#### Qué hacer
Cambia "Mac computer" por "Mac desktop" en todos los ítems y reproduce el resto sin ninguna otra modificación.

Ítems de una fuente de datos
▼

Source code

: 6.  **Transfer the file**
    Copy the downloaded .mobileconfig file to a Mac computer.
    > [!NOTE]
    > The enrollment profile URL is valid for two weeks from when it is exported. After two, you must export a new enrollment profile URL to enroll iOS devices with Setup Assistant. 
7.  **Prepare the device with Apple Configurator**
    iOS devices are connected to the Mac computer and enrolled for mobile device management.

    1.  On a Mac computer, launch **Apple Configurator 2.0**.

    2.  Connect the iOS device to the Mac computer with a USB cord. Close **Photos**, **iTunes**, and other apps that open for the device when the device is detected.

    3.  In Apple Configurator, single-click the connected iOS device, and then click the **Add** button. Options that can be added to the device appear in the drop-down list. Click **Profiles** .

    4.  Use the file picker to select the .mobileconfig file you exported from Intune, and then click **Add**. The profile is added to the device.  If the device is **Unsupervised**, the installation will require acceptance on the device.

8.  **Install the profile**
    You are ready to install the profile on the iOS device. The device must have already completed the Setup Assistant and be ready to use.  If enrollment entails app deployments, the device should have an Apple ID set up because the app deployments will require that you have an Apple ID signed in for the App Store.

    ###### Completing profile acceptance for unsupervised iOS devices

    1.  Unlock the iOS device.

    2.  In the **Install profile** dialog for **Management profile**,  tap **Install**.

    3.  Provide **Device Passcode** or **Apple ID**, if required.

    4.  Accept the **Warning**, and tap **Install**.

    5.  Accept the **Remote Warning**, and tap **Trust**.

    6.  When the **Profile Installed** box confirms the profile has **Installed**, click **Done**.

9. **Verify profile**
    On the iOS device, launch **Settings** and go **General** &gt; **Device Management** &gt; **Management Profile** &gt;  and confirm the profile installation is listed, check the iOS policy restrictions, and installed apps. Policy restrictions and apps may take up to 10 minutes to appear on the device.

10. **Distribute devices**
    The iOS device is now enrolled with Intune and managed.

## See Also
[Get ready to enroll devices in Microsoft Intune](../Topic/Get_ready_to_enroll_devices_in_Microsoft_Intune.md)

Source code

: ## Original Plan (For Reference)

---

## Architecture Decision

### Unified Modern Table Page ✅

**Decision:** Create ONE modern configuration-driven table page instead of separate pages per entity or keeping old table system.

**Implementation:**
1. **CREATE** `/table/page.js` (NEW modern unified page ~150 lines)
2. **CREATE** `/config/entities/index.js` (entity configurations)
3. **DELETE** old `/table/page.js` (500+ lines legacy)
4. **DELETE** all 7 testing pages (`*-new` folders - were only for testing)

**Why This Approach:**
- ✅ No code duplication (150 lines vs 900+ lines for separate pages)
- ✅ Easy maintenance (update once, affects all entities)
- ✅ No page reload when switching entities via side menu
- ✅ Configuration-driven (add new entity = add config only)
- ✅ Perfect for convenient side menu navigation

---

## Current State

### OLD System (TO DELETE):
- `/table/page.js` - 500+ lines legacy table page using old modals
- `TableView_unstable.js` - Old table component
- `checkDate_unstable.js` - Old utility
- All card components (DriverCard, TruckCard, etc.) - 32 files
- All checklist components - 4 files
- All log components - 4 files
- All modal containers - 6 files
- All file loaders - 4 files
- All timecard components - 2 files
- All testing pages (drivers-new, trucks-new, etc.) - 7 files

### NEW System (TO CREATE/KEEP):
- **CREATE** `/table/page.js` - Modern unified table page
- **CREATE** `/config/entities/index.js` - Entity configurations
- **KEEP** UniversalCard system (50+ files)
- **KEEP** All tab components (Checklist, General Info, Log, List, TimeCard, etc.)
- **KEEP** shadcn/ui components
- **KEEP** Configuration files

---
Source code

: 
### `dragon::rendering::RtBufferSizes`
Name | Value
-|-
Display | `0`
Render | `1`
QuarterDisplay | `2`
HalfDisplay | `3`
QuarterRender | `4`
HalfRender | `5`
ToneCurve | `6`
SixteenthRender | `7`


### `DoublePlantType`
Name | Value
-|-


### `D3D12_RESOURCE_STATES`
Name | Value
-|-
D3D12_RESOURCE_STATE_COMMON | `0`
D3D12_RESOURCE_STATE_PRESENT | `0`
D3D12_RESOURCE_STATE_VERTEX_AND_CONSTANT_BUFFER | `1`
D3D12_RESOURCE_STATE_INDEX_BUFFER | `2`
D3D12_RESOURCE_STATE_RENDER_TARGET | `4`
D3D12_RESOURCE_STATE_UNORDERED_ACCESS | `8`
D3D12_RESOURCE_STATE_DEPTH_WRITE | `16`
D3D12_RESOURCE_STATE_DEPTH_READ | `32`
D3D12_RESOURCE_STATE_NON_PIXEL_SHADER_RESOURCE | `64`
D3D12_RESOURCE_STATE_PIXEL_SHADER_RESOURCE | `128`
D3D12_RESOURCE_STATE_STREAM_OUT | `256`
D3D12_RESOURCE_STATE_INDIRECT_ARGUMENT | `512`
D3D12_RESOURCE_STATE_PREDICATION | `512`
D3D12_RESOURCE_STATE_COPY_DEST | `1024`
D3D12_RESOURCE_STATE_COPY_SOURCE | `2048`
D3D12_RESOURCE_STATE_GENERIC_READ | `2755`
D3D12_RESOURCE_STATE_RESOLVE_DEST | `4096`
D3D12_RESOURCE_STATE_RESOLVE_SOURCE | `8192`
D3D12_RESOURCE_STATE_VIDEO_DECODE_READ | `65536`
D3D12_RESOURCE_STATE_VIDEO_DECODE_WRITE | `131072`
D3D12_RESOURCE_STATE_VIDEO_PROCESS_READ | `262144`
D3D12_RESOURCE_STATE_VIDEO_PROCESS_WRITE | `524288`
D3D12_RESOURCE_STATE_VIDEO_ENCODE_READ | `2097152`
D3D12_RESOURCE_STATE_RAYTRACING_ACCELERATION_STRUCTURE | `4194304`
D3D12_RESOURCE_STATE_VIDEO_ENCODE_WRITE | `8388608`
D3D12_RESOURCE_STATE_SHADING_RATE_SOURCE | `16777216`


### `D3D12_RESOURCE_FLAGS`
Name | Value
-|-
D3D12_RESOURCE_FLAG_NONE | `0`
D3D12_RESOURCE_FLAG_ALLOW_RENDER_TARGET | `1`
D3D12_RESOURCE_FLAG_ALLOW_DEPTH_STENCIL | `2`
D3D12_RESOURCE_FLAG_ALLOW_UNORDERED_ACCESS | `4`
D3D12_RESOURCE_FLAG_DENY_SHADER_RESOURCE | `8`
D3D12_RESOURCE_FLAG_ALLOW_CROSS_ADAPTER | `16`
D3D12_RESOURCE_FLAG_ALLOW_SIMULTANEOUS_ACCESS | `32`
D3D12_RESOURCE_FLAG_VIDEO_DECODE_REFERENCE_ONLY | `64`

▲

#### Tu respuesta
Source code

: 6.  **Transfer the file**
    Copy the downloaded .mobileconfig file to a Mac desktop.
    > [!NOTE]
    > The enrollment profile URL is valid for two weeks from when it is exported. After two, you must export a new enrollment profile URL to enroll iOS devices with Setup Assistant. 
7.  **Prepare the device with Apple Configurator**
    iOS devices are connected to the Mac desktop and enrolled for mobile device management.

    1.  On a Mac desktop, launch **Apple Configurator 2.0**.

    2.  Connect the iOS device to the Mac desktop with a USB cord. Close **Photos**, **iTunes**, and other apps that open for the device when the device is detected.

    3.  In Apple Configurator, single-click the connected iOS device, and then click the **Add** button. Options that can be added to the device appear in the drop-down list. Click **Profiles** .

    4.  Use the file picker to select the .mobileconfig file you exported from Intune, and then click **Add**. The profile is added to the device.  If the device is **Unsupervised**, the installation will require acceptance on the device.

8.  **Install the profile**
    You are ready to install the profile on the iOS device. The device must have already completed the Setup Assistant and be ready to use.  If enrollment entails app deployments, the device should have an Apple ID set up because the app deployments will require that you have an Apple ID signed in for the App Store.

    ###### Completing profile acceptance for unsupervised iOS devices

    1.  Unlock the iOS device.

    2.  In the **Install profile** dialog for **Management profile**,  tap **Install**.

    3.  Provide **Device Passcode** or **Apple ID**, if required.

    4.  Accept the **Warning**, and tap **Install**.

    5.  Accept the **Remote Warning**, and tap **Trust**.

    6.  When the **Profile Installed** box confirms the profile has **Installed**, click **Done**.

9. **Verify profile**
    On the iOS device, launch **Settings** and go **General** &gt; **Device Management** &gt; **Management Profile** &gt;  and confirm the profile installation is listed, check the iOS policy restrictions, and installed apps. Policy restrictions and apps may take up to 10 minutes to appear on the device.

10. **Distribute devices**
    The iOS device is now enrolled with Intune and managed.

## See Also
[Get ready to enroll devices in Microsoft Intune](../Topic/Get_ready_to_enroll_devices_in_Microsoft_Intune.md)

Source code

: ## Original Plan (For Reference)

---

## Architecture Decision

### Unified Modern Table Page ✅

**Decision:** Create ONE modern configuration-driven table page instead of separate pages per entity or keeping old table system.

**Implementation:**
1. **CREATE** `/table/page.js` (NEW modern unified page ~150 lines)
2. **CREATE** `/config/entities/index.js` (entity configurations)
3. **DELETE** old `/table/page.js` (500+ lines legacy)
4. **DELETE** all 7 testing pages (`*-new` folders - were only for testing)

**Why This Approach:**
- ✅ No code duplication (150 lines vs 900+ lines for separate pages)
- ✅ Easy maintenance (update once, affects all entities)
- ✅ No page reload when switching entities via side menu
- ✅ Configuration-driven (add new entity = add config only)
- ✅ Perfect for convenient side menu navigation

---

## Current State

### OLD System (TO DELETE):
- `/table/page.js` - 500+ lines legacy table page using old modals
- `TableView_unstable.js` - Old table component
- `checkDate_unstable.js` - Old utility
- All card components (DriverCard, TruckCard, etc.) - 32 files
- All checklist components - 4 files
- All log components - 4 files
- All modal containers - 6 files
- All file loaders - 4 files
- All timecard components - 2 files
- All testing pages (drivers-new, trucks-new, etc.) - 7 files

### NEW System (TO CREATE/KEEP):
- **CREATE** `/table/page.js` - Modern unified table page
- **CREATE** `/config/entities/index.js` - Entity configurations
- **KEEP** UniversalCard system (50+ files)
- **KEEP** All tab components (Checklist, General Info, Log, List, TimeCard, etc.)
- **KEEP** shadcn/ui components
- **KEEP** Configuration files

---
Source code

: 
### `dragon::rendering::RtBufferSizes`
Name | Value
-|-
Display | `0`
Render | `1`
QuarterDisplay | `2`
HalfDisplay | `3`
QuarterRender | `4`
HalfRender | `5`
ToneCurve | `6`
SixteenthRender | `7`


### `DoublePlantType`
Name | Value
-|-


### `D3D12_RESOURCE_STATES`
Name | Value
-|-
D3D12_RESOURCE_STATE_COMMON | `0`
D3D12_RESOURCE_STATE_PRESENT | `0`
D3D12_RESOURCE_STATE_VERTEX_AND_CONSTANT_BUFFER | `1`
D3D12_RESOURCE_STATE_INDEX_BUFFER | `2`
D3D12_RESOURCE_STATE_RENDER_TARGET | `4`
D3D12_RESOURCE_STATE_UNORDERED_ACCESS | `8`
D3D12_RESOURCE_STATE_DEPTH_WRITE | `16`
D3D12_RESOURCE_STATE_DEPTH_READ | `32`
D3D12_RESOURCE_STATE_NON_PIXEL_SHADER_RESOURCE | `64`
D3D12_RESOURCE_STATE_PIXEL_SHADER_RESOURCE | `128`
D3D12_RESOURCE_STATE_STREAM_OUT | `256`
D3D12_RESOURCE_STATE_INDIRECT_ARGUMENT | `512`
D3D12_RESOURCE_STATE_PREDICATION | `512`
D3D12_RESOURCE_STATE_COPY_DEST | `1024`
D3D12_RESOURCE_STATE_COPY_SOURCE | `2048`
D3D12_RESOURCE_STATE_GENERIC_READ | `2755`
D3D12_RESOURCE_STATE_RESOLVE_DEST | `4096`
D3D12_RESOURCE_STATE_RESOLVE_SOURCE | `8192`
D3D12_RESOURCE_STATE_VIDEO_DECODE_READ | `65536`
D3D12_RESOURCE_STATE_VIDEO_DECODE_WRITE | `131072`
D3D12_RESOURCE_STATE_VIDEO_PROCESS_READ | `262144`
D3D12_RESOURCE_STATE_VIDEO_PROCESS_WRITE | `524288`
D3D12_RESOURCE_STATE_VIDEO_ENCODE_READ | `2097152`
D3D12_RESOURCE_STATE_RAYTRACING_ACCELERATION_STRUCTURE | `4194304`
D3D12_RESOURCE_STATE_VIDEO_ENCODE_WRITE | `8388608`
D3D12_RESOURCE_STATE_SHADING_RATE_SOURCE | `16777216`


### `D3D12_RESOURCE_FLAGS`
Name | Value
-|-
D3D12_RESOURCE_FLAG_NONE | `0`
D3D12_RESOURCE_FLAG_ALLOW_RENDER_TARGET | `1`
D3D12_RESOURCE_FLAG_ALLOW_DEPTH_STENCIL | `2`
D3D12_RESOURCE_FLAG_ALLOW_UNORDERED_ACCESS | `4`
D3D12_RESOURCE_FLAG_DENY_SHADER_RESOURCE | `8`
D3D12_RESOURCE_FLAG_ALLOW_CROSS_ADAPTER | `16`
D3D12_RESOURCE_FLAG_ALLOW_SIMULTANEOUS_ACCESS | `32`
D3D12_RESOURCE_FLAG_VIDEO_DECODE_REFERENCE_ONLY | `64`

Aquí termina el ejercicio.